Data to examine Start Marker

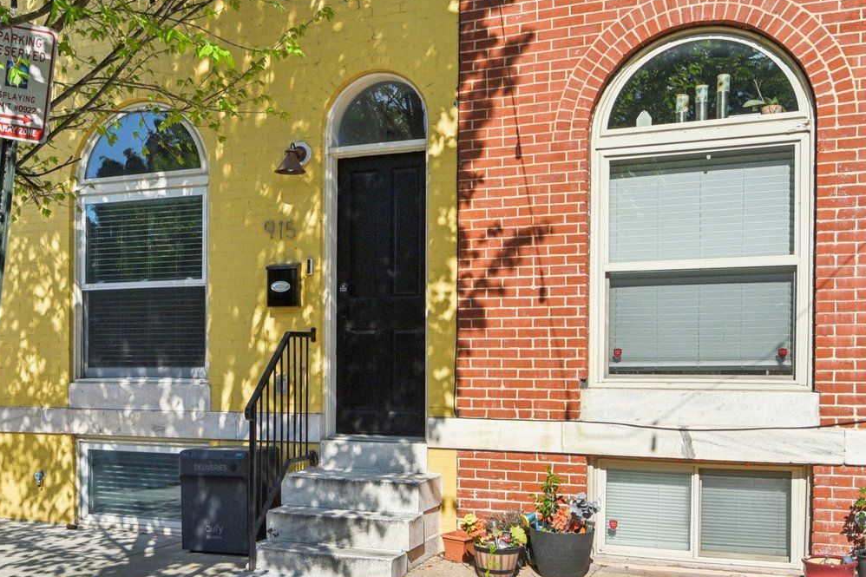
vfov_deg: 31.8
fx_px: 938
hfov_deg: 48.1
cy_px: 10
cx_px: 241
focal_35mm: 39
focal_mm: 19
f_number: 8
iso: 400
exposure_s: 1/2000
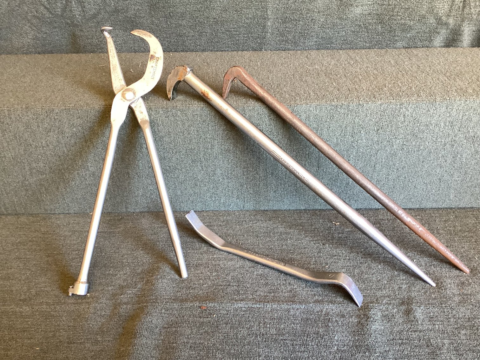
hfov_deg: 58.3
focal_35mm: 31
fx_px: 430
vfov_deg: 45.4
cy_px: 180
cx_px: 240
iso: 200
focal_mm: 3.3
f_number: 2.4
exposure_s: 1/60
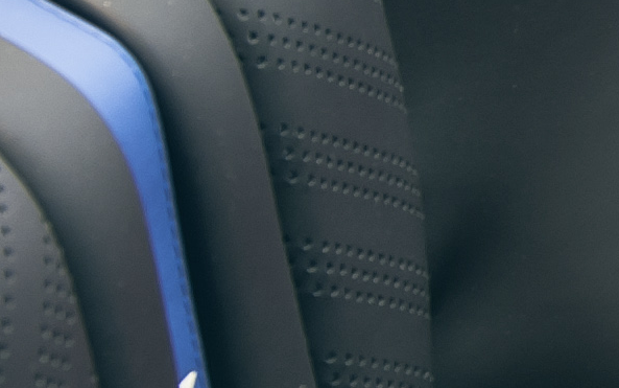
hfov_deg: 7.4
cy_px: -163
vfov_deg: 5.6
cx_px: 2103
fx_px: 3949
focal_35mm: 234
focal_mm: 32
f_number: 10
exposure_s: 3
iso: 200
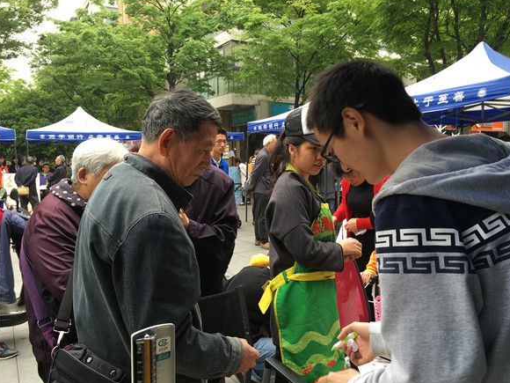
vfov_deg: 46.8
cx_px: 259
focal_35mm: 30
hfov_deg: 60.0
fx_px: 442
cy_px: 191
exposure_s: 1/115
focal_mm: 4.15
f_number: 2.2
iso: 25
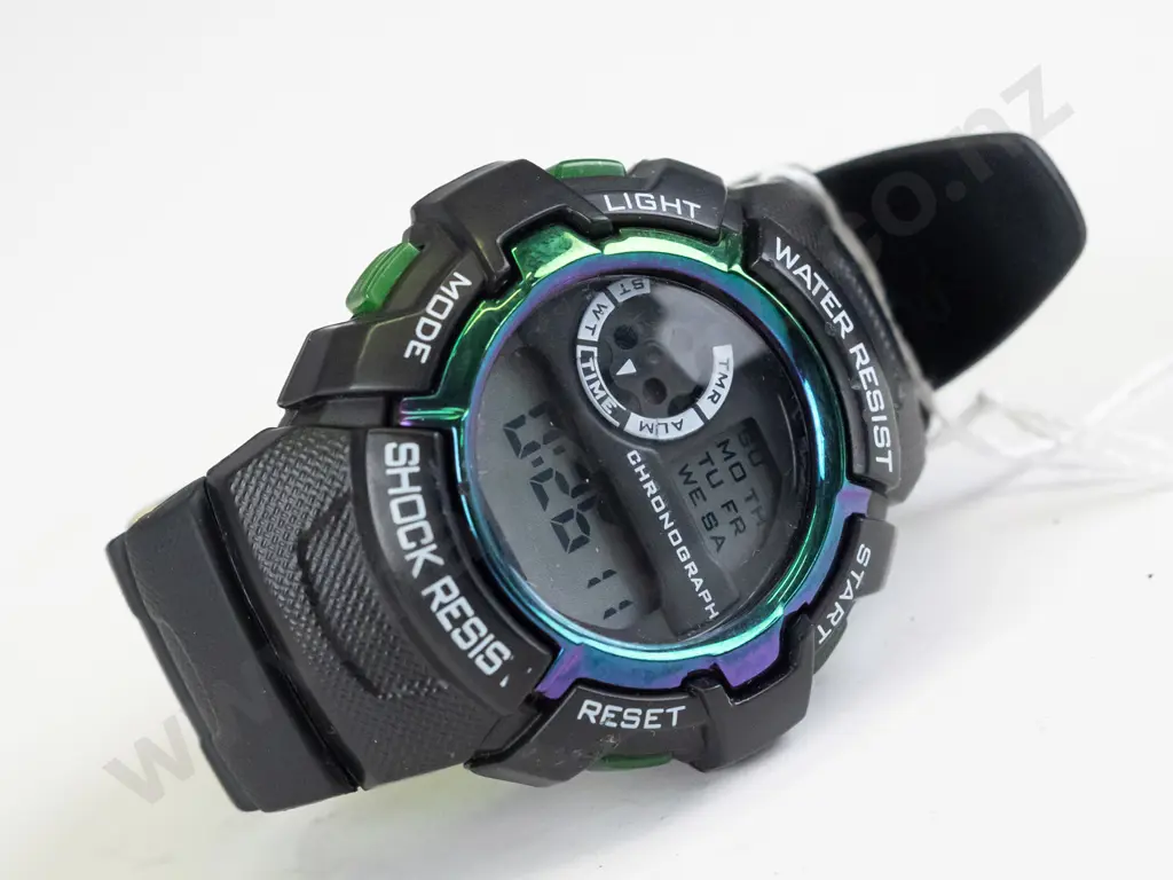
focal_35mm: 64
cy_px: 440
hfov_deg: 30.3
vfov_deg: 22.9
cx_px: 586
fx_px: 2169
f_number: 5
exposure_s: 1/640
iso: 3200
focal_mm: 32
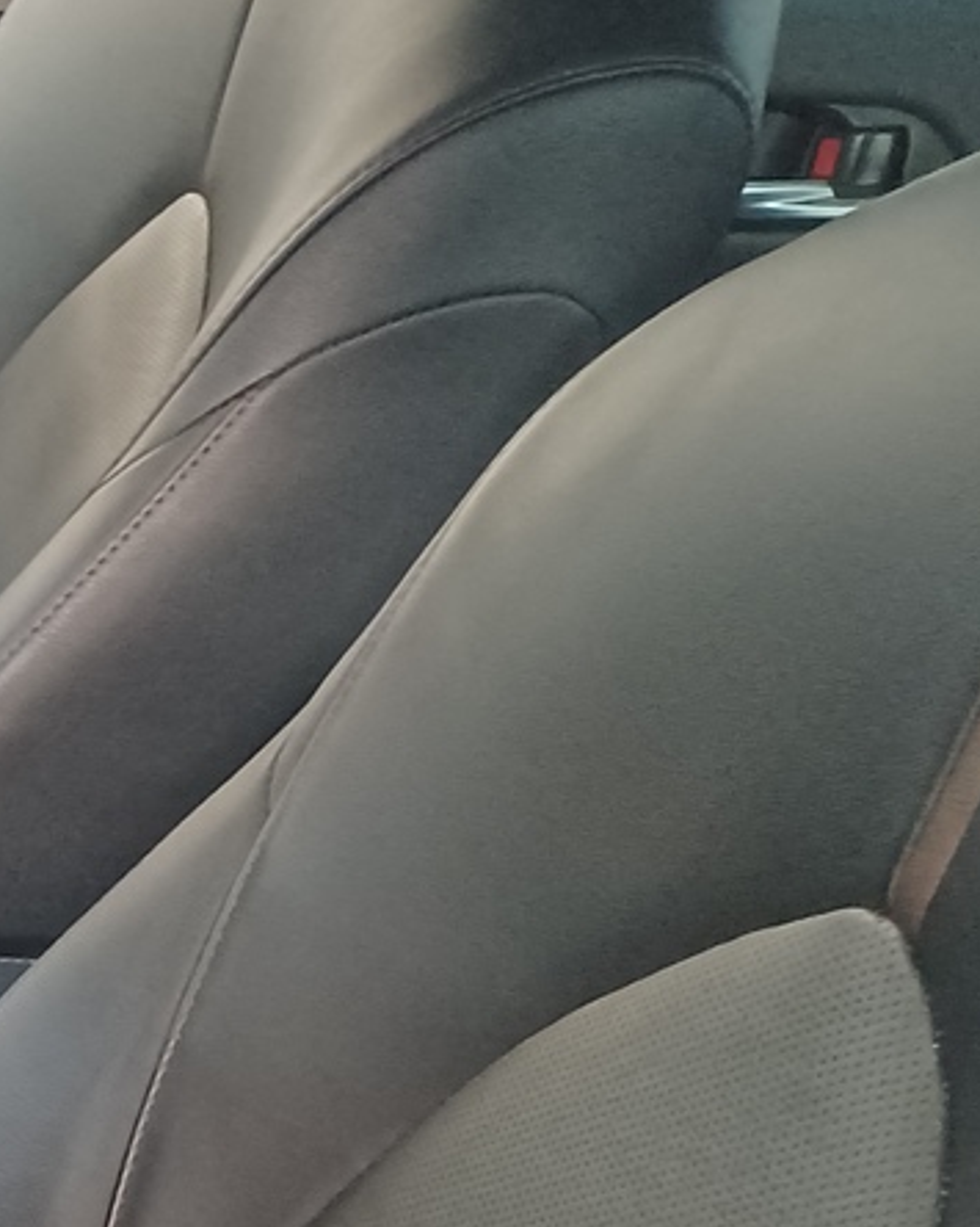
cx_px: -1187
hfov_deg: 13.8
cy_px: 1608
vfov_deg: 19.9
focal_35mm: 88
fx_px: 3192
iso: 1250
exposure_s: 1/20
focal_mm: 4.6
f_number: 1.8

Data to examine End Marker

-- To-do item --
An exact copy of every entry above is required, without the pictures.

-- Answer box --
vfov_deg: 31.8
fx_px: 938
hfov_deg: 48.1
cy_px: 10
cx_px: 241
focal_35mm: 39
focal_mm: 19
f_number: 8
iso: 400
exposure_s: 1/2000
hfov_deg: 58.3
focal_35mm: 31
fx_px: 430
vfov_deg: 45.4
cy_px: 180
cx_px: 240
iso: 200
focal_mm: 3.3
f_number: 2.4
exposure_s: 1/60
hfov_deg: 7.4
cy_px: -163
vfov_deg: 5.6
cx_px: 2103
fx_px: 3949
focal_35mm: 234
focal_mm: 32
f_number: 10
exposure_s: 3
iso: 200
vfov_deg: 46.8
cx_px: 259
focal_35mm: 30
hfov_deg: 60.0
fx_px: 442
cy_px: 191
exposure_s: 1/115
focal_mm: 4.15
f_number: 2.2
iso: 25
focal_35mm: 64
cy_px: 440
hfov_deg: 30.3
vfov_deg: 22.9
cx_px: 586
fx_px: 2169
f_number: 5
exposure_s: 1/640
iso: 3200
focal_mm: 32
cx_px: -1187
hfov_deg: 13.8
cy_px: 1608
vfov_deg: 19.9
focal_35mm: 88
fx_px: 3192
iso: 1250
exposure_s: 1/20
focal_mm: 4.6
f_number: 1.8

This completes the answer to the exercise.